Example 3 Mass Spectrometry and high Performance liquid chromatography analysis of synthetic peptides
Measuring 12 synthetic peptides by a Voyager-DEPRO type mass spectrometer to obtain a mass spectrogram, wherein mass spectrum parameters are as follows: a positive electrode mode, manual centralized control; the accelerating voltage is 20000V; the collection mass range is 300-2000Da, the number of laser projections is 50/frequency spectrum, the laser intensity is 2753, and the laser frequency is 3.0 HZ. The chromatographic conditions of the high performance liquid chromatography are as follows: the analytical column is Agela (250X 4.6mmI.D.) C18; the detection wavelength is 220 nm; gradient of 30-45% for 15 min; mobile phase a was 0.05% TFA + 2% CH3CN, mobile phase B0.05% TFA + 90% CH3CN。
The mass spectrograms of the 12 zinc chelating peptides are shown in figure 1, figure 3, figure 5, figure 7, figure 9, figure 11, figure 13, figure 15, figure 17, figure 19, figure 21 and figure 23, and the high performance liquid chromatograms are shown in figure 2, figure 4, figure 6, figure 8, figure 10, figure 12, figure 14, figure 16, figure 18, figure 20, figure 22 and figure 24.

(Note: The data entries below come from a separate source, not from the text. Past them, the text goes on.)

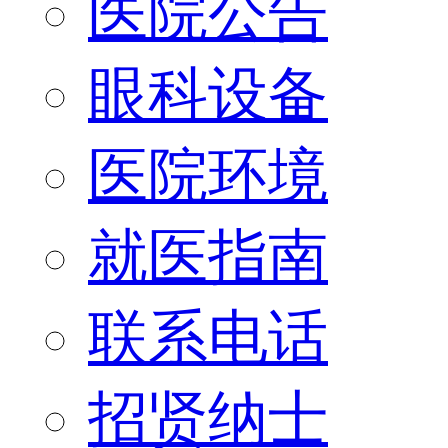
医院公告
眼科设备
医院环境
就医指南
联系电话
招贤纳士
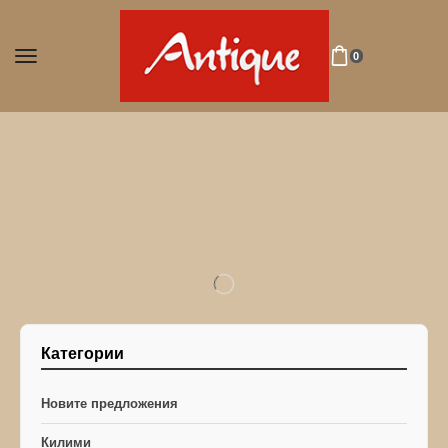
0
Категории
Новите предложения
Килими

As shown, the single peak retention time (min) of liquid chromatography for ACH, HACH, EACH, DACH, ASC, CSC, CSA, SAC, CHS, HCS, SCH, SHC is: 10.085, 7.001, 4.283, 4.140, 5.464, 5.464, 6.910, 8.569, 6.004, 8.965, 10.780, 9.582; the peak areas are respectively 98.87%, 98.92%, 99.54%, 99.31%, 99.12%, 99.14%, 96.14%, 98.35%, 95.27%, 98.64%, 99.63% and 98.32%; the primary mass spectrograms M/Z of ACH, HACH, EACH, DACH, ASC, CSC, CSA, SAC, CHS, HCS, SCH, SHC are fig. 1(329.12+1), fig. 3(466.17+1), fig. 5(458.16+1), fig. 7(444.14+1), fig. 9(279.0889+1), fig. 11(311.0610+1), fig. 13(279.0889+1), fig. 15(279.0889+1), fig. 17(345.1107+1), fig. 19(345.1107-1), fig. 21(345.1107+1), fig. 23(345.1107-1), respectively. The results show that the synthetic peptide has accurate structure and high purity.
In conclusion, the zinc chelating peptide disclosed by the invention has excellent zinc chelating activity, breaks through the limitation of low bioabsorption and utilization rate of the existing zinc chelating peptide, and suggests that the peptide can be used as a good intermediate of a fourth-generation zinc supplement agent, so that an ideal carrier is provided for further developing a fourth-generation zinc supplement product with high absorption rate and high biological utilization rate.
It should be understood that the detailed description of the invention is merely illustrative of the invention and is not intended to limit the invention to the specific embodiments described. It will be appreciated by those skilled in the art that the present invention may be modified or substituted equally as well to achieve the same technical result; as long as the use requirements are met, the method is within the protection scope of the invention.